When in the early 21st century, the Chinese decided to focus on the development of land-based commerce as a way of connecting with the world to the west of its borders, they, of course, did not have the Suez Canal kind of accident in mind. They were more concerned about two aspects of the continued reliance on sea for commerce. One was the possibility of disruption caused in the narrow Strait of Malacca through which ships plying between China and European destinations passed. This was a vulnerability against which they wished to protect themselves. The other was the cost. Using the land route that would connect the Pakistani port of Gwadar to the western parts of China was a quicker and cheaper way of moving goods and commodities in and out of China.

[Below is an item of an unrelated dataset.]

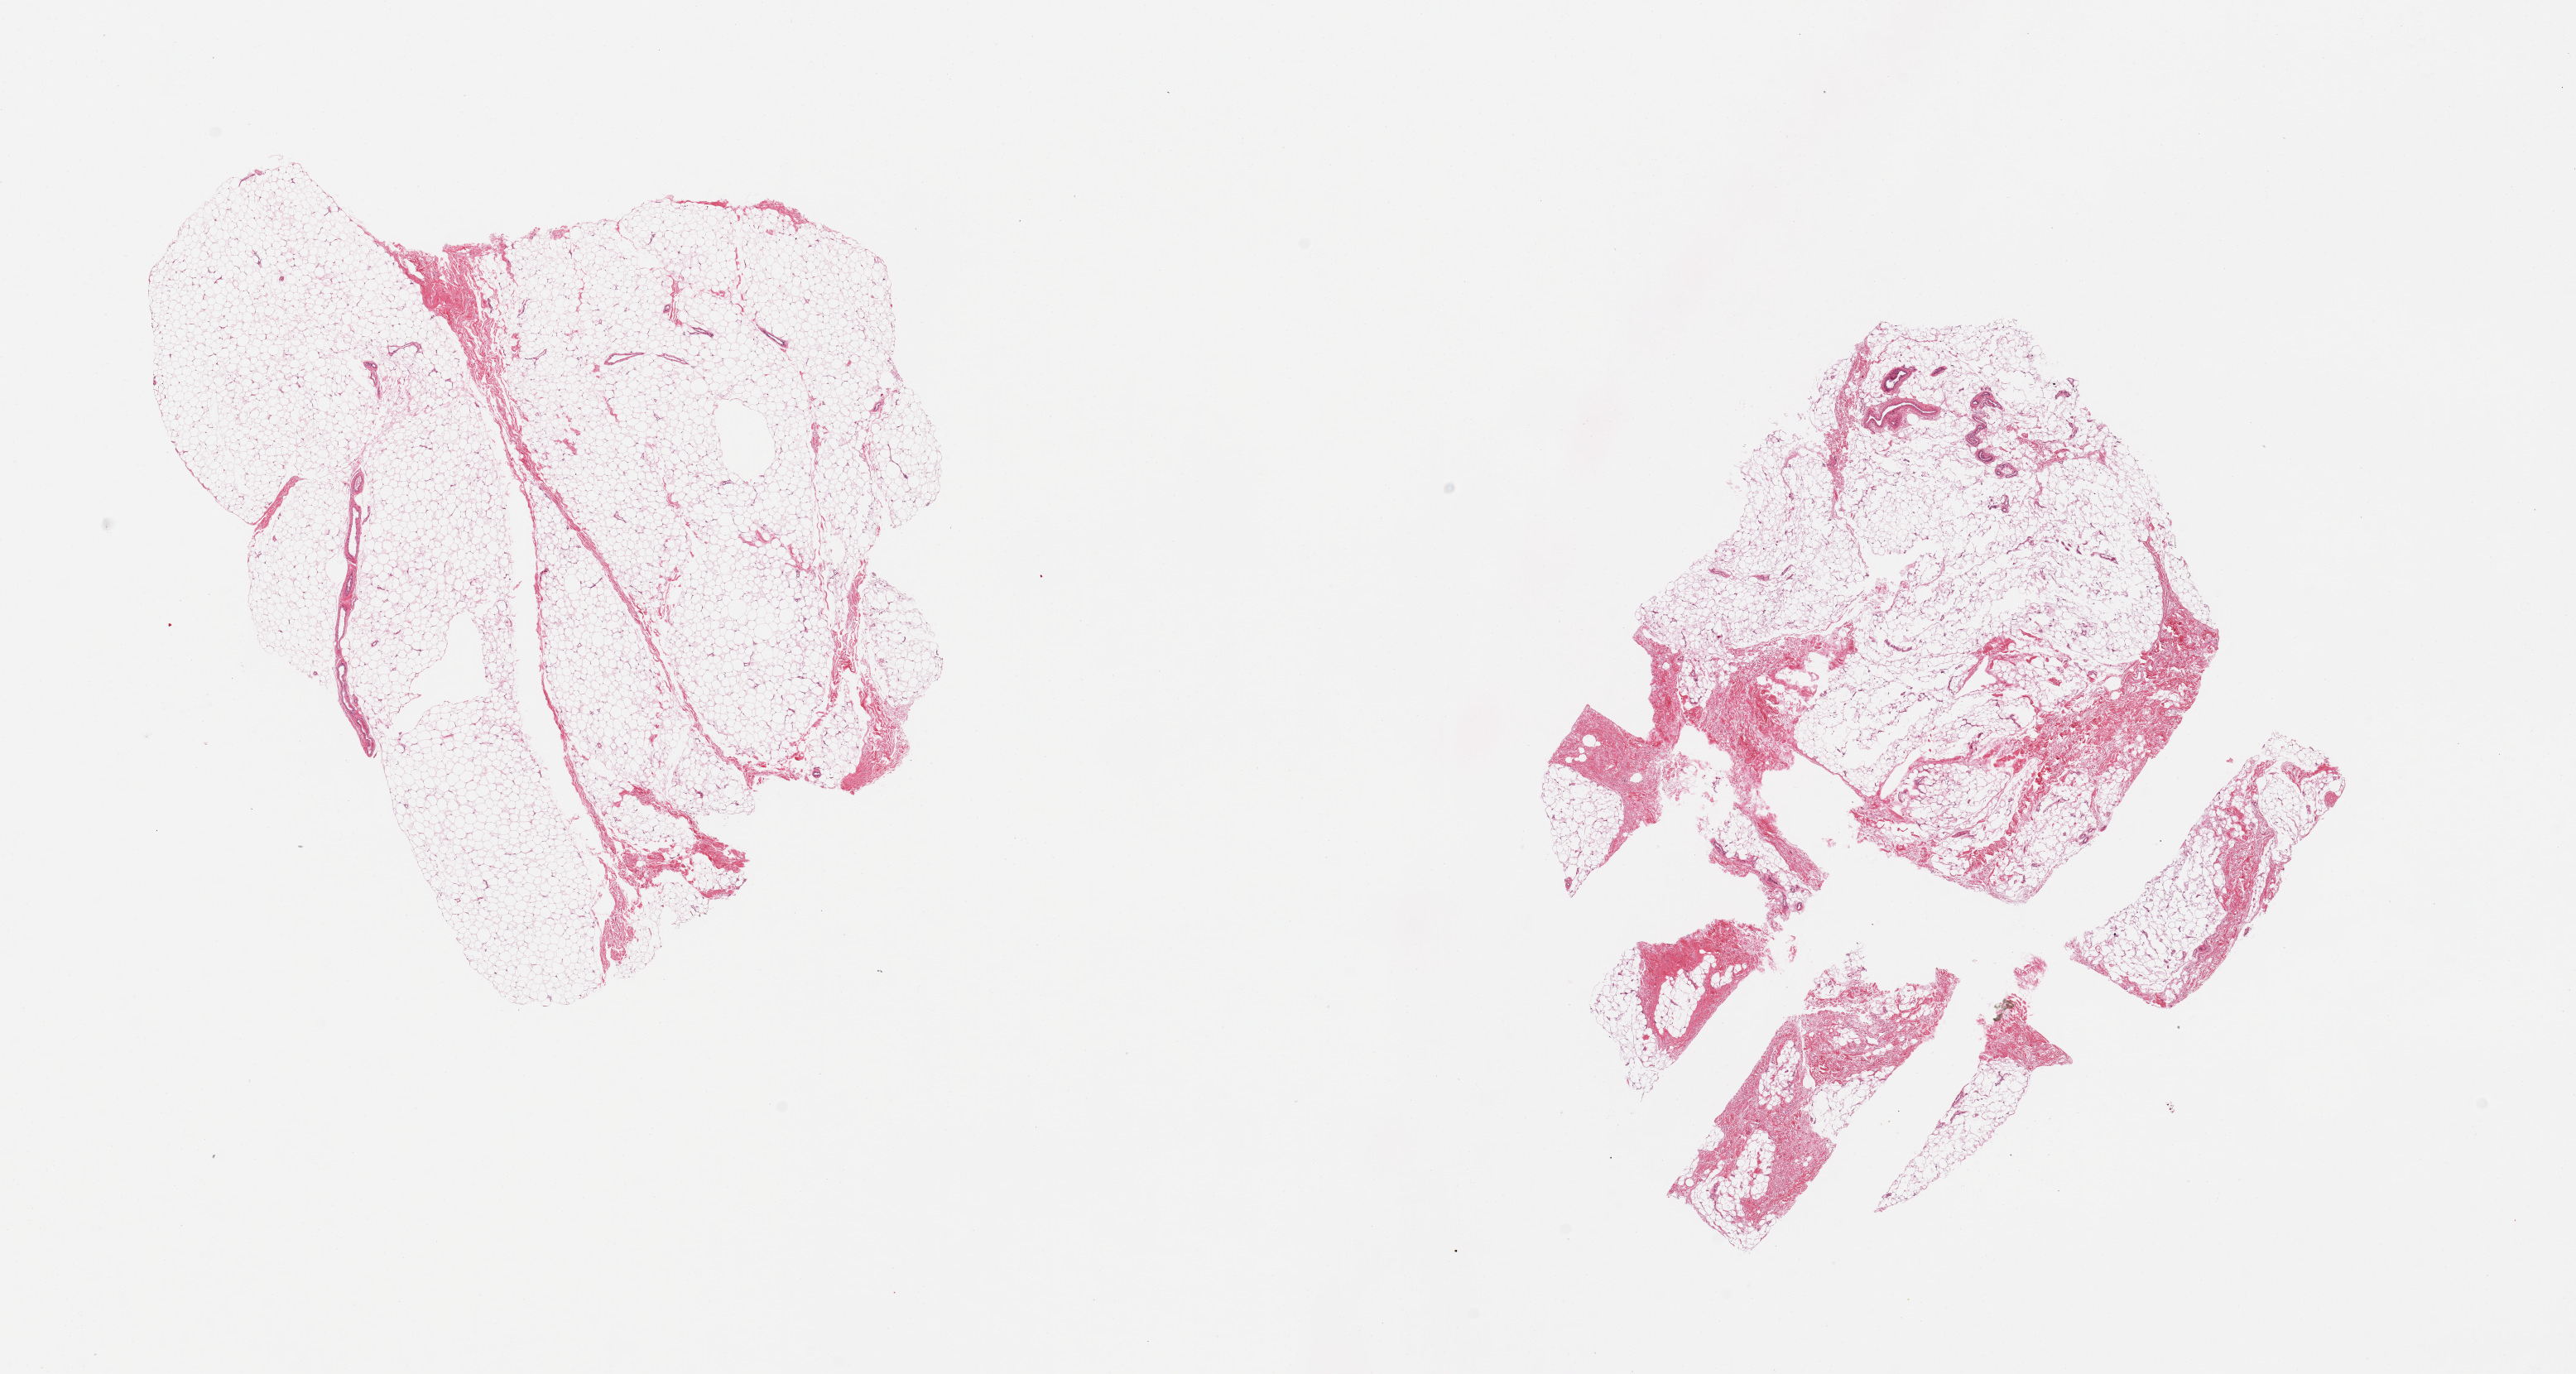
Digitized hematoxylin and eosin (H&E)-stained section, shown as a low-resolution overview of the whole scanned area (about 24.6 x 13.1 mm, acquisition: 20x scan). PAXgene-fixed paraffin-embedded (PFPE) section. Target tissue: breast. Tissue donor sample. Male donor.
- pathologist's review note for this sample: 2 pieces; fibroadipose tissue, no ductal elements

It is interesting that when China offered a multibillion-dollar investment programme to develop Pakistan’s physical infrastructure, they didn’t call it the China-Pakistan Development Cooperation. The name chosen was China-Pakistan Economic Corridor (CPEC). The emphasis, in other words, was on connectivity with China. However, the CPEC, with focus on linking Gwadar with points in the Autonomous Region of Xinjiang, did not reduce the dependence on the Suez Canal. On the other side of Gwadar, China began to focus on developing the ancient port of Trieste on Italy’s Adriatic coast. It is not inconceivable that as the CPEC continues to expand in scope, the Chinese may invest in improving the Suez passageway by deepening and widening it. They have the technology and finance to execute such a project.